**Excerpt to read:**
I use it to freely play with the register that transfers the value or, if there is no reg available, to fall back to the push/pop version.
m2m macro DstMem:req, SrcMem:req, AuxReg
ifb <AuxReg>
push SrcMem
pop DstMem
else
mov AuxReg, SrcMem
mov DstMem, AuxReg
endif
endm
The advantage is that if you don't provide the 3rd parameter you are compatible with existing code using push/pop.
Regards,
Biterider
If your program doesn't use any x87 floating point instructions, you can use the MMX registers.
With slight modification to MichaelW's code (swapping mov with movd and eax with mm0)

**Entries shown:**
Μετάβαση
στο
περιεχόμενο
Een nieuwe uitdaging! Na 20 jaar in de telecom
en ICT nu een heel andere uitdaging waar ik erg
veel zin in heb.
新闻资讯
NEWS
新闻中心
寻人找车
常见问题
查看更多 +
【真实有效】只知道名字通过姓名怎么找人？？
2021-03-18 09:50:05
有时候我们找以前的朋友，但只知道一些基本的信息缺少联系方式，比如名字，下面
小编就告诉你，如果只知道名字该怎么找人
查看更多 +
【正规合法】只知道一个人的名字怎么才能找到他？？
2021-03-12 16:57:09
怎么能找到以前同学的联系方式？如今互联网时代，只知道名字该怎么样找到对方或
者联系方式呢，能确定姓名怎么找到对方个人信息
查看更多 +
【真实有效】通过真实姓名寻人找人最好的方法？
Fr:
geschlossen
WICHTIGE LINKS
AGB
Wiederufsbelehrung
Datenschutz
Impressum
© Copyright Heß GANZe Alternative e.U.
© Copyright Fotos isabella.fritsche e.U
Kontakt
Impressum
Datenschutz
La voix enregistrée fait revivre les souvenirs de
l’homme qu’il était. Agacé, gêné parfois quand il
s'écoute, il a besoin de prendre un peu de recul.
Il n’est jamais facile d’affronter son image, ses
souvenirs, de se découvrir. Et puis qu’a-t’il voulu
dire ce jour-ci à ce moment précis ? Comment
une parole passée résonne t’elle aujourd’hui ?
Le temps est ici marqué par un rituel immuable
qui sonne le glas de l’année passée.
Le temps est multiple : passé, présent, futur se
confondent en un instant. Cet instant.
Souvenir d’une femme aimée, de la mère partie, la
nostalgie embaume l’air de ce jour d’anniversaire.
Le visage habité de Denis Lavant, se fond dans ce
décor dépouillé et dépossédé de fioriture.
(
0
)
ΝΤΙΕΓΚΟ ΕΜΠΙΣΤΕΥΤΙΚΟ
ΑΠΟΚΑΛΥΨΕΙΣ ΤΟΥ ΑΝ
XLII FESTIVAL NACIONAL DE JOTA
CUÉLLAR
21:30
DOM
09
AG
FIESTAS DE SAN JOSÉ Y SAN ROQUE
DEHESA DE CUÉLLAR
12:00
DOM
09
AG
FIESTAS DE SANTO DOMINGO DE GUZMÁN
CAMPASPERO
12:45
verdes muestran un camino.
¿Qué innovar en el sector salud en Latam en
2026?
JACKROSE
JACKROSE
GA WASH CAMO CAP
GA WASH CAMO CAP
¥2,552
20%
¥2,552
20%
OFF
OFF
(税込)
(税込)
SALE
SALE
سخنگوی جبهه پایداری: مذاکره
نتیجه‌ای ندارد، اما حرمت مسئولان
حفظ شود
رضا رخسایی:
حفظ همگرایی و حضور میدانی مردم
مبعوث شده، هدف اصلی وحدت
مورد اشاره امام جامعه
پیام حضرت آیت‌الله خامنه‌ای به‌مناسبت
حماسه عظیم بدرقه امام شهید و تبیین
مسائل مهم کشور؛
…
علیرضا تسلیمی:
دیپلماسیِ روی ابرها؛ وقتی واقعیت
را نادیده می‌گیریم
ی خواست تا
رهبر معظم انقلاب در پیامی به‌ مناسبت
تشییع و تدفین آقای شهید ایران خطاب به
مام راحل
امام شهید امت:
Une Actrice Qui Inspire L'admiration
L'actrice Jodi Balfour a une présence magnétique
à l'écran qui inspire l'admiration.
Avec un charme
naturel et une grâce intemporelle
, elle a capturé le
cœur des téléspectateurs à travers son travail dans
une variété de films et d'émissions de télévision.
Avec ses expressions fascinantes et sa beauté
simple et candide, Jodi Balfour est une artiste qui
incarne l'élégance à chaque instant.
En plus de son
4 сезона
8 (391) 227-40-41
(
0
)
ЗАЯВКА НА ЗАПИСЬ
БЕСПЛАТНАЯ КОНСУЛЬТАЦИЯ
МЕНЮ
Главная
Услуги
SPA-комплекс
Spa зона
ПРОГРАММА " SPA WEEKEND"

**Task list:**
1 – In the forum excerpt on the memory-to-memory macro, what is the advantage of not providing the third parameter?
2 – Extend the forum excerpt on moving values between memory locations, picking up right after its final sentence.

**Answers for the tasks:**
1 – The macro stays compatible with existing code that uses push/pop.

2 –
; «««««««««««««««««««««««««««««««««««««««««««««««««««««««««««««««««««««««««
include \masm32\include\masm32rt.inc
.686
.mmx
include \masm32\macros\timers.asm
; «««««««««««««««««««««««««««««««««««««««««««««««««««««««««««««««««««««««««
counter_begin 1000, HIGH_PRIORITY_CLASS
movd mm0, m1
movd m0, mm0
movd mm0, m3
movd m2, mm0
movd mm0, m5
movd m4, mm0
movd mm0, m7
movd m6, mm0
movd mm0, m9
movd m8, mm0
movd mm0, mb
movd ma, mm0
movd mm0, md
movd mc, mm0
movd mm0, mf
movd me, mm0
counter_end
counter_begin 1000, HIGH_PRIORITY_CLASS
movd mm0, [esi+4]
movd [esi+0], mm0
movd mm0, [esi+12]
movd [esi+8], mm0
movd mm0, [esi+20]
movd [esi+16], mm0
movd mm0, [esi+28]
movd [esi+24], mm0
movd mm0, [esi+36]
movd [esi+32], mm0
movd mm0, [esi+44]
movd [esi+40], mm0
movd mm0, [esi+52]
movd [esi+48], mm0
movd mm0, [esi+60]
movd [esi+56], mm0
counter_end
REPEAT 8
movd mm0, [esi+@rnd(250000)*4]
movd [esi+@rnd(250000)*4], mm0
ENDM
If you do have x87 floating point use the emms instruction
to transition from mmx to x87 fp.